Sie erschraken nicht gleich; erst waren ihre Gesichter leer, dann schlich sich Verwunderung ein, zuletzt grimassierten sie, als hätten sie in das Antlitz des Todes gesehen. Als sie ihre Sprache wieder fanden, die sich beinahe aus dem Hirn geschlichen, sagten die Kleinen unter ihnen, sie wüssten nicht, warum ihre Hände so schmerzten, die Hellen verstanden niemanden mehr, die Breiten mochten die Luft nicht, die Großen hielten die Augen geschlossen und die Dunklen weinten ohne Unterlass. Während die Feigen unablässig mit dem Kopf schüttelten, die Dicken sich vereinzelt ins Meer stürzten, klatschten die Mutigen mit den Händen, wurden die Dünnen, die ins Leere starrten, völlig übersehen. Als dann aber einer der Dummen sagte, es sei weder Abend noch Morgen feststellbar, entgegneten die Klugen unisono, das alles läge am System.

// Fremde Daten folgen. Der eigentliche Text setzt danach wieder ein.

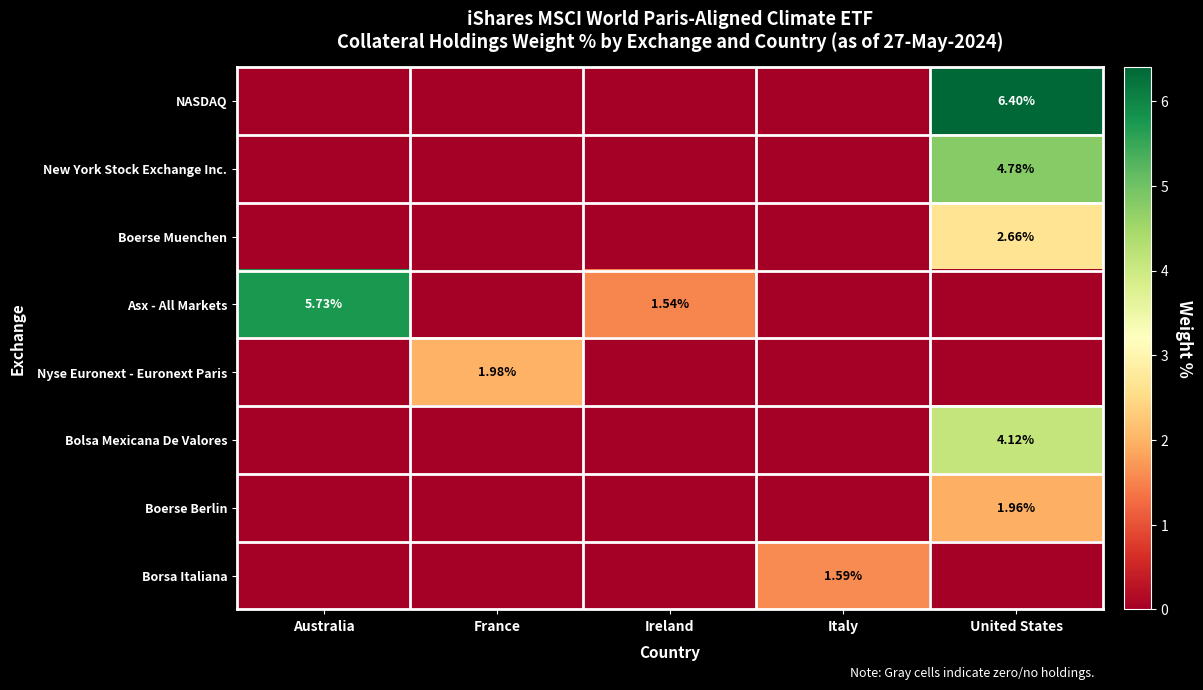

List the labels in order of Bolsa Mexicana De Valores value, smallest first.

Australia, France, Ireland, Italy, United States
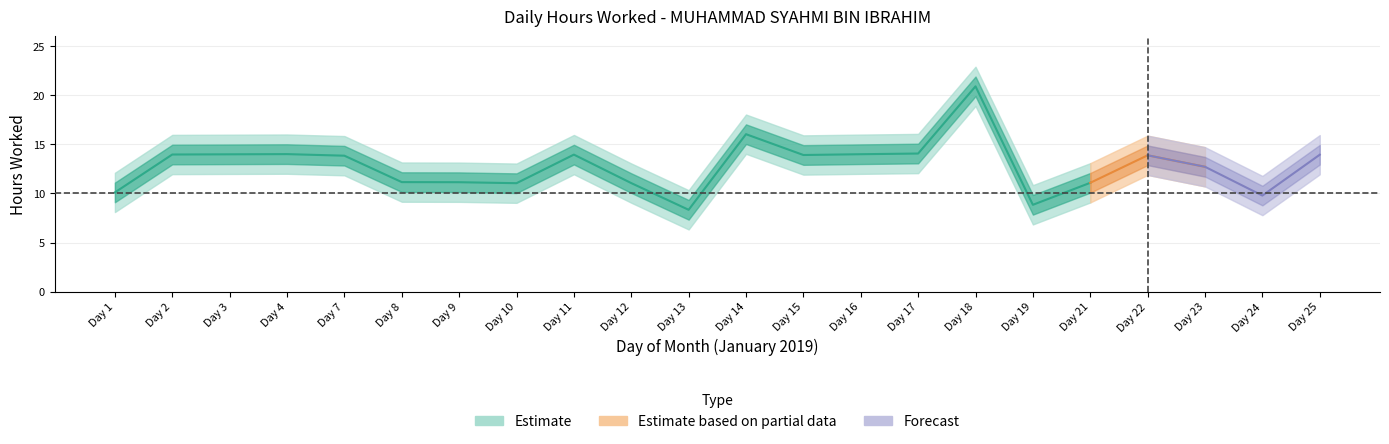

How many lines are shown in the chart?

5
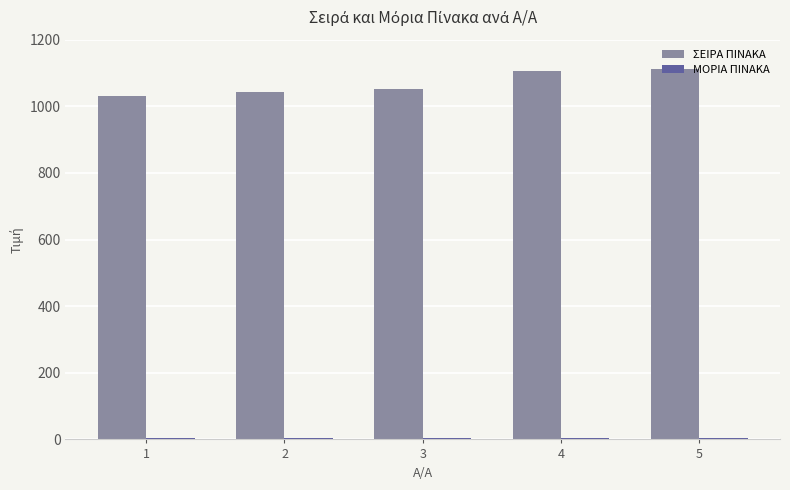

Are the bars grouped side by side (vs. stacked)?

Yes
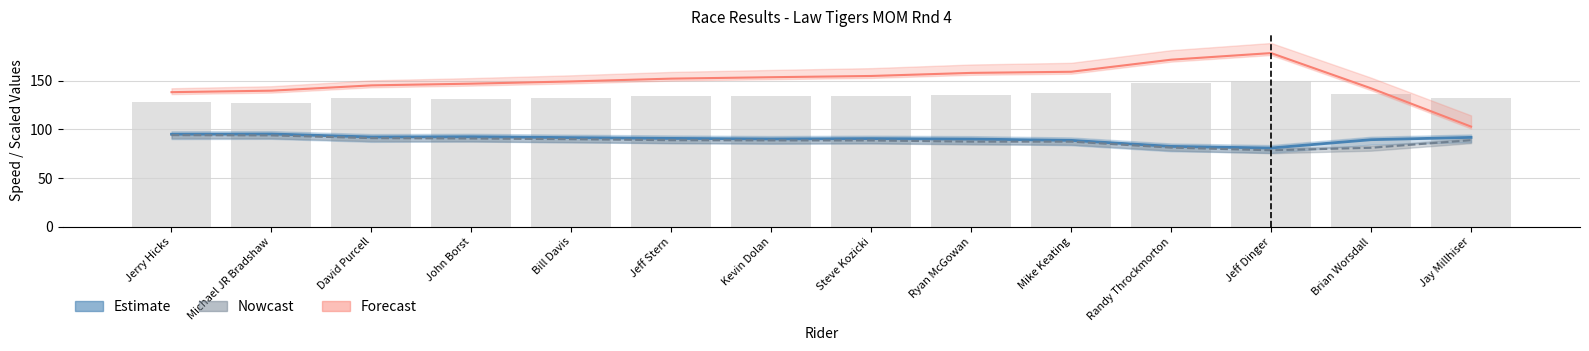

At which category is the sum across all series the highest?

Jeff Dinger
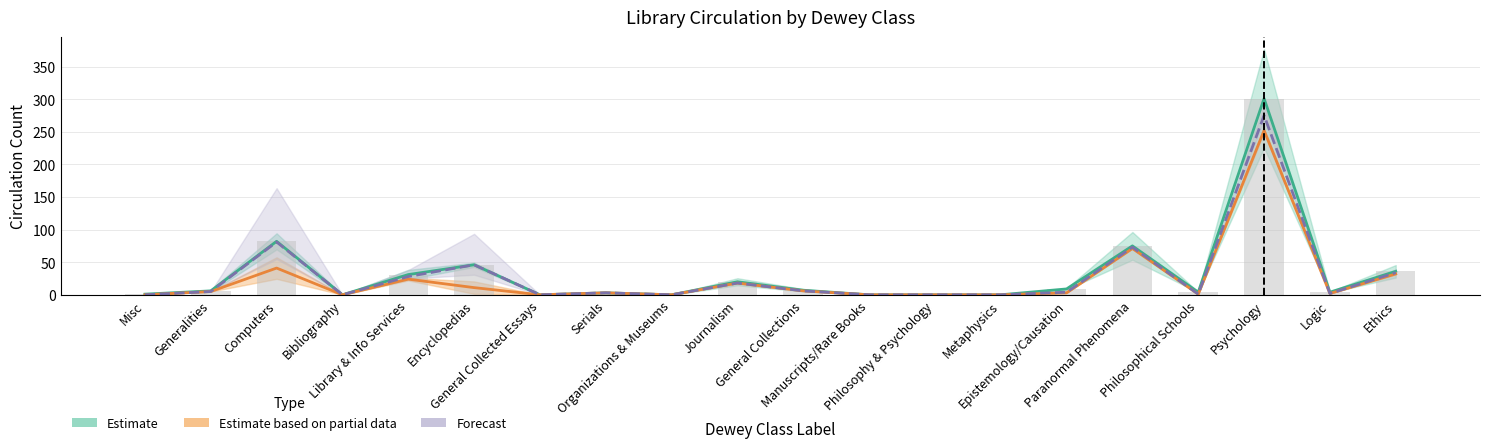

At which label does BKADDC Circulation first exceed 3?

Generalities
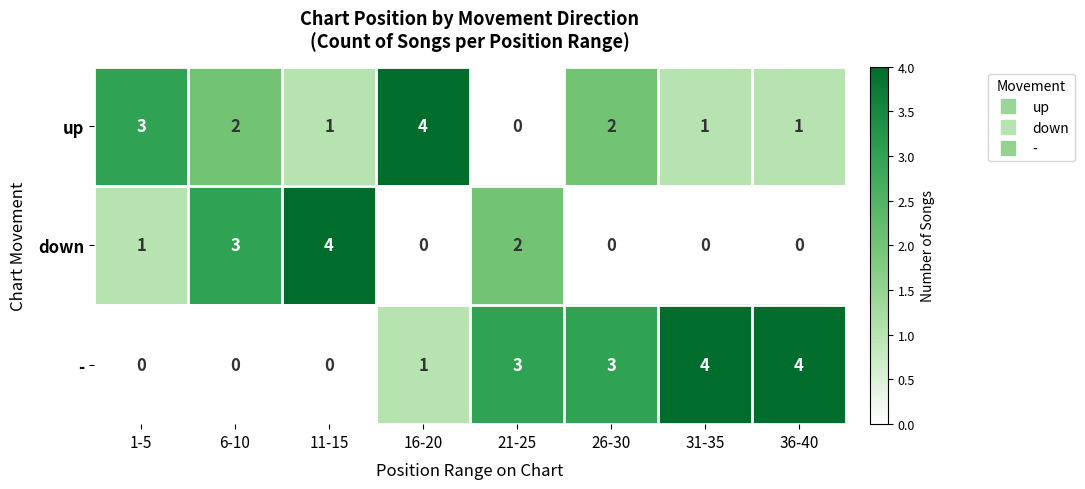

What is the difference between the highest and lowest values at 36-40?

4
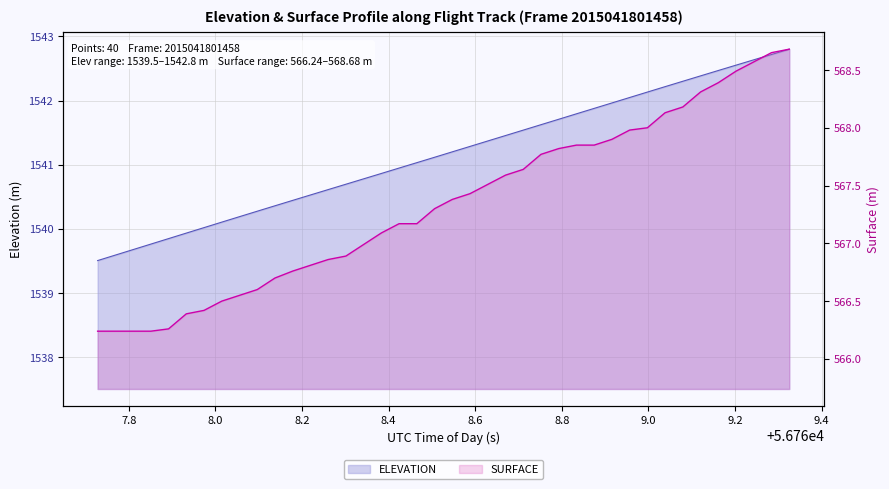

How many values in the SURFACE series are below 567?

16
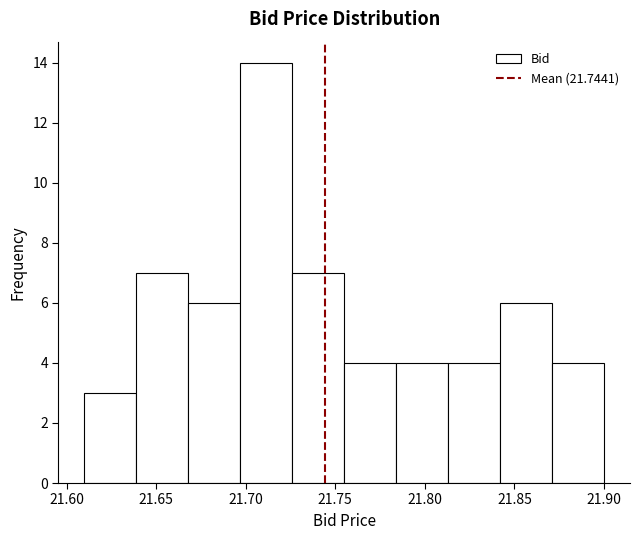

Over which range of the x-axis is the bar tallest?

21.697 to 21.726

Das System sei schuld. Man habe sie in diesen Zustand der Glückseligkeit versetzt, weil die Herrschaft das so wolle. Wer das sei, fragten die Schmalen, die von den Namenlosen immer spöttisch die Schalen gerufen wurden (vor dem Zustand der Glückseligkeit versteht sich, als noch Zwietracht zwischen den Herzen existierte), und die Klugen sagten, dies wisse man nicht, werde dies jedoch schnellstens, sie wiederholten: schnellstens! heraus finden. Die Langgeweilten stimmten begeistert zu.
Überall entstanden Kommissionen und Ausschüsse, wurden Flugblätter verfasst und Schriften erstellt, waren alle auf der Suche nach den Schuldigen ihrer Glückseligkeit, brennend vor Scham. Man kam zu dem Schluss, Kollaborateure der unbekannten Herrschaft seien vermutlich die Besseren, auch die Scheuen gerieten unter Verdacht. Einzelne verhaftete man schon im Morgengrauen, mehrere fand man am Vormittag erschlagen und als am Nachmittag die Kolonnen von überall her rings der großen Plätze auf die freien Felder in den Ebenen strömten, da war nur kurz das gellende Gebrüll zuhören, unmittelbar bevor alles im Kampfgeheul versank: Das Gebrüll der Lämmer, welche die Wölfe rissen.